特徴は、ソフトウェア費、導入関連費に加え、ハードウェアレンタル費等が対象となります。
さらに、この補助金のもう一つの特徴ですが、IT導入支援事業者との間で商談を進め、交付申請の事業計画を策定することです。すなわち書類作成の負担が小さいのです。(つまり、IT導入支援事業者にて、導入するITツール情報、事業計画値を入力するものなのです。)業務上での対人 接触の機会を低減するような業務の非対面化に取り組む中⼩企業・小規模事業者等の積極的なIT導入を優 先的に支援されるものとなっています。
もう一つ注意点として挙げておきます。IT化投資によって事業計画では付加価値の向上を求められるのは、他の補助事業と同様でありながら、本事業では「付加価値=粗利」であることが、他とは異なっていることに注意してください。他の事業の付加価値は、営業利益プラス人件費プラス減価償却費でしたね。

2021年7月17日放送分
「申請書のポイント」
これまでは、国や県の補助金制度の概要を紹介してきましたが、申請書の記載について注意点等をお伝えしておかなければ、紹介の意味がありません。簡単に列挙しますので、意に止めていただければ幸いです。
チェックポイントとして以下の点を確認してください。
①自社を客観的に分析しているか?
分析は単に、売上げ数字や利益率の提示に留まらないこと。自社が置かれた環境分析が必要です。外部環境、顧客動向も分析しましょう。
②市場の動向をデータで分析・把握しているか?
市場情報について、自社の商圏に関する情報があれば説得力が増すでしょう。
③自社の「真の強み」は何かを把握しているか?
自社の強みとは、ライバルと比較して負けないモノやコトのことです。自社の商品等の強み、差別優位性等を記しましょう。
④「強み」を活かした将来構想を描いているか?
単なる願望ではなく、強みを発揮することによって得られる優位性が事業拡大の推進力となることが伝わるように留意してください。さらに、その延長線上に補助事業が乗っていることが望まれます。
⑤創意・工夫はどのような点か?
独自の創意・工夫を明示しているか、確認しましょう。その中に新規性が認められますか?
⑥わかりやすさに配慮すること
第三者に対して、自社の課題、その解決法を理解してもらうことに配慮することが大切です。特殊な専門用語、業界用語はできるだけ用いないこと。必要があれば「(注)書き」を入れましょう。計画概要を書類冒頭から認識できる配慮が望まれます。そのため、具体的なキーワードを織り込んで記載すること。(一般的名詞の羅列で済ませることのないように。)特に鑑の事業計画や事業の概要を記す際には、キーワードをしっかり入れ込んで工夫してください。

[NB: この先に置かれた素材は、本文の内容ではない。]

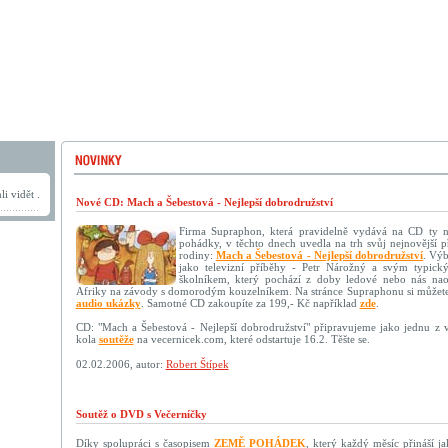
i vidět .
Nové CD: Mach a Šebestová - Nejlepší dobrodružství
Firma Supraphon, která pravidelně vydává na CD ty n
pohádky, v těchto dnech uvedla na trh svůj nejnovější p
rodiny:
Mach a Šebestová - Nejlepší dobrodružství
. Výb
jako televizní příběhy - Petr Nárožný a svým typick
školníkem, který pochází z doby ledové nebo nás nao
Afriky na závody s domorodým kouzelníkem. Na stránce Supraphonu si můžete
audio ukázky
. Samotné CD zakoupíte za 199,- Kč například
zde
.
CD: "Mach a Šebestová - Nejlepší dobrodružství" připravujeme jako jednu z
kola
soutěže
na vecernicek.com, které odstartuje 16.2. Těšte se.
02.02.2006, autor:
Robert Štípek
Soutěž o DVD s Večerníčky
Díky spolupráci s časopisem
ZEMĚ POHÁDEK
, který každý měsíc přináší 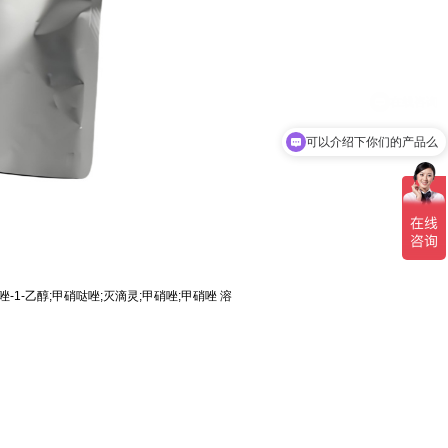
可以介绍下你们的产品么
基咪唑-1-乙醇;甲硝哒唑;灭滴灵;甲硝唑;甲硝唑 溶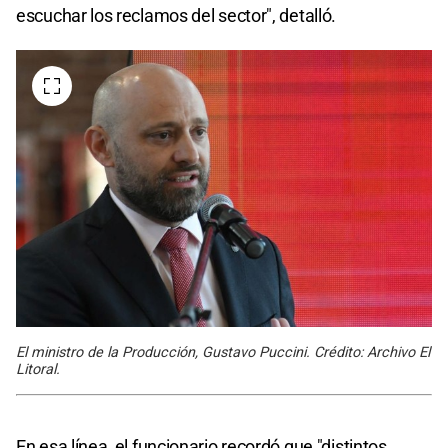
escuchar los reclamos del sector", detalló.
El ministro de la Producción, Gustavo Puccini. Crédito: Archivo El
Litoral.
En esa línea, el funcionario recordó que "distintos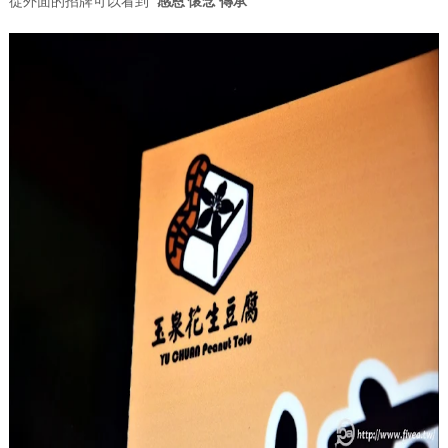
從外面的招牌可以看到
感恩 懷念 傳承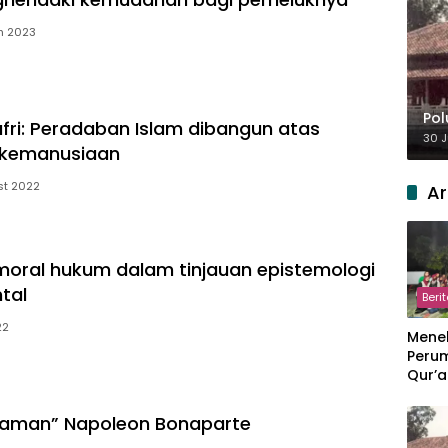
h 2023
Pol
ufri: Peradaban Islam dibangun atas
30 J
kemanusiaan
st 2022
Ar
moral hukum dalam tinjauan epistemologi
tal
Beri
22
Meneb
Perum
Qur’a
Perpi
Hang
slaman” Napoleon Bonaparte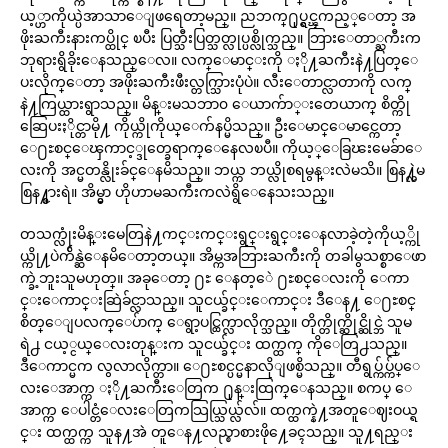
ယ့္ဟာကိုယ္ပဲအာသာေျဖရေတာ့မည္။ ညဘက္႐ုပ္ရွင္ၾကည့္ေတာ့ အ
ဖိုးႀကီးနားကပ္ထိုင္ ၿပီး ပြတ္သီးပြတ္သတ္လုပ္ပစ္လိုက္သည္။ ဘြားေတာ္ႀကီးက
ဘုရားရွိခိုးေနသည္ေလ။ လက္ေမာင္းကို ႏို႔ႀကီးနဲ႔ပြတ္ေ
ပးလိုက္ေတာ့ အဖိုးႀကီးဖီးလ္တက္သြားပုံပဲ။ လီးေတာင္လာတာကို လက္
နဲ႔ကြယ္ထားရွာသည္။ မိန္းမသဘာ၀ ေယာက်ာ္းတေယာက္ စိတ္ကို
ဆြေပးႏိုင္တာမို႔ ကိုယ္ကိုကိုယ္ေက်နပ္မိသည္။ ဦးေမာင္ေမာင္ကေတာ့
ေ႐ႊစင္ေၾကာင့္ဒုတ္ခေရာက္ေနေလၿပီ။ ကိုယ့္ေခြၽးမေခ်ာေ
လးကို အင္မတန္လိုးခ်င္ေနမိသည္။ ဘယ္က ဘယ္လိုစရမွန္းလဲမသိ။ စြန႔္လဲမ
စြန႔္စားရဲ။ အိမ္မွာ ဟိုဟာမႀကီးကလဲရွိေနေသးသည္။
တသက္လုံးမိန္းမေတြနဲ႔ကင္းကင္းရွင္းရွင္းေနလာခဲ့တဲ့ကိုယ့္ကို
ယ္ကို႔ပဲက်ိန္ဆဲေနမိေတာ့တယ္။ အိမ္ကအဘြားႀကီးကို တခါမွသစ္စာေဖာ
က္ခဲ့ဘူးသူမဟုတ္။ အခုေတာ့ ႐ႊ ေနတ့ေဲ ႐ႊစင္ေလးကို ေကာ
င္းေကာင္းဆြဲခ်င္လာသည္။ သူငယ္ခ်င္းေကာင္း ဒီေန႔ ေ႐ႊစင္
စိတ္ေျပလက္ေပ်ာက္ ေရွာ့ပင္ထြက္လာလိုက္သည္။ တိုက္တိုက္ဆိုင္ဆိုင္ဘဲ သူမ
ရဲ႕ ငယ့္ငယ္ေလးတုန္းက သူငယ္ခ်င္း ထက္ထက္ ကိုေတြ႕သည္။
ဒီေကာင္မက လွလာလိုက္တာ။ ေ႐ႊစင္ပင္မနာလိုျဖစ္မိသည္။ တီရွပ္က်ပ္က်ပ္ေ
လးေအာက္က ႏို႔ႀကီးေတြက ႐ုန္းထြက္ေနသည္။ စကပ္ ေ
အာက္က ေပါင္တံေလးေတြကသြယ္သြယ္လ်လ်။ ထက္ထက္နဲ႔အတူေဈးဝယ္ရ
င္း ထက္ထက္က သူန႔အဲ တူေန႔လည္စာစားဖို႔ေခၚသည္။ သူ႔ရည္း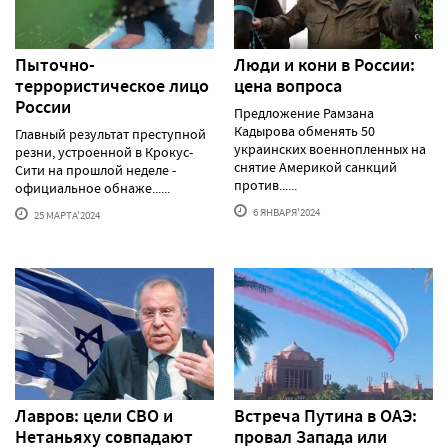
Пыточно-
Люди и кони в России:
террористическое лицо
цена вопроса
России
Предложение Рамзана
Кадырова обменять 50
Главный результат преступной
украинских военнопленных на
резни, устроенной в Крокус-
снятие Америкой санкций
Сити на прошлой неделе -
против......
официальное обнаже......
6 ЯНВАРЯ'2024
25 МАРТА'2024
Лавров: цели СВО и
Встреча Путина в ОАЭ:
Нетаньяху совпадают
провал Запада или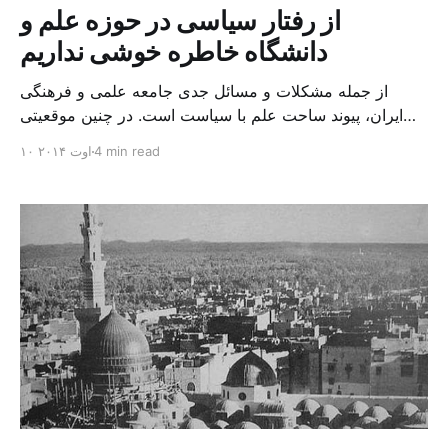
از رفتار سیاسی در حوزه علم و
دانشگاه خاطره خوشی نداریم
از جمله مشکلات و مسائل جدی جامعه علمی و فرهنگی
ایران، پیوند ساحت علم با سیاست است. در چنین موقعیتی
اگر ما انتظار پیشرفت دانش و دانشگاه را داریم چنین
4 min read
۱۰ اوت ۲۰۱۴
پیشرفتی فقط در سایه استقلال و آزادی نهاد های علمی میسر
می ‌شود و این آزادی به معنای رهایی از قید و بند فشار
سیاسی […]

さらに、⑦投資によって得られる成果も定量的(数字で)に示すこと。目で見てわかる工夫があればなおいいです。本事業を行うことによって、どのように他社と差別化し、競争力強化が実現するかについて、具体的に説明しましょう。事業の成果が、寄与すると想定している具体的なユーザー、マーケット及び市場規模等について、その成果の価格的・性能的な優位性・収益性や現在の市場規模も踏まえて記載。図表、客観データを用いて、説得力を深める内容に努めること。これらを記載するためには、統計データ等を求めて調べる必要があります。忘れてならないキーワードとして、「波及効果」を挙げておきます。事業によってもたらされる期待効果・波及効果として、川上、川下、エンドユーザー等への経済効果、環境負荷低減等について記載すること。
また、事業計画の有効性として次の点を確認してください。
・補助事業計画書の内容。実現可能性が高いものになっているか?
・販路開拓を目指すものとして、今後の方針・目標を達成するために有効か?
・申請書類の終盤に記載する収支計画の、根拠を具体的に示すこと。特に「売上」の根拠は、どこからどれだけ受注するのかを具体的に示すこと。例えば、サービス業の「売上高」は実現性が不明なことが多い傾向があるので、可能な限り、実現性を証明する記述の工夫が望ましいでしょう。例えば、テストマーケティングによる成果を示すこと考えてください。
等々、注意事項を列挙しましたが、結局、補助金の費用対効果を明確に受け止められる申請書が望まれるということです。